Second Sunday in Ordinary Time 14/15 January 2017

Fr Frank writes:

 

My Dear Friends,

 

Today we begin a new cycle of readings for what the Church calls ‘Ordinary Time’. Ordinary Time begins after Advent and Christmas and continues to the end of the year – interrupted by Lent and Easter, and recommencing after Pentecost and the Feast of the Holy Trinity.

 

It is in a real sense a new beginning. This is emphasised by the Gospel in which St John the Baptist points to Jesus and says: ‘Look, there is the Lamb of God that takes away the sin of the world’. Familiar words as they have been used as part of the Mass for centuries: Words that point to Jesus, the one who takes our sins upon himself.

 

It is good to think about the forgiveness that Jesus won for us, because this causes us to look to the future (contemplating new beginnings).

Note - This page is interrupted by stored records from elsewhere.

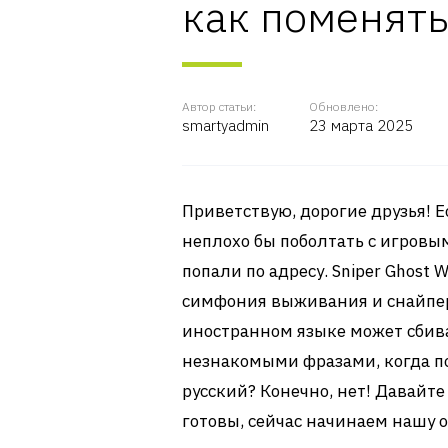
как поменять
Автор статьи:
Обновлено:
smartyadmin
23 марта 2025
Приветствую, дорогие друзья! Е
неплохо бы поболтать с игровы
попали по адресу. Sniper Ghost W
симфония выживания и снайперс
иностранном языке может сбиват
незнакомыми фразами, когда по
русский? Конечно, нет! Давайте 
готовы, сейчас начинаем нашу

True, we need to look back, but only in order to learn from our individual mistakes. We need to be aware of the danger of becoming weighed down or oppressed by guilt, this should have no place in our lives. The whole purpose of the Sacrament of Reconciliation is to remind us that through the death and resurrection of Christ (the Lamb of God), the Eternal Father has reconciled the world to himself and sent the Holy Spirit among us for the forgiveness of sins. The truth is that our past sins, once confessed, are forgiven so that we can put them where they belong – in the past. The Sacrament promotes a reflective attitude, but so that we can learn and thus be set free. It is rightly focussed on our future, on making a new beginning.

 

Today is also Peace Day. Our history (the history of our world) appears so often to be one of conflict. It is a history whose ‘milestones’ are wars and conflict: we talk, do we not, about ‘Pre-War’ and ‘Post-War’? The world needs all sorts of things as a prelude to peace. It needs justice and greater equality of opportunity, for example. But none of these things goes to the root of the problem. What the world really needs is Christ, the Prince of Peace. ‘Lamb of God, you take away the sins of the world, grant us peace.’

 

May the Peace of the Lord be with you always.

 

Fr Frank ofs

 

Sunday Smile:

Parishioners arrived at their local church for Morning Worship to discover the doors locked and bolted. There was a note from the Minister: ‘You have been coming here long enough. Now go and do it.’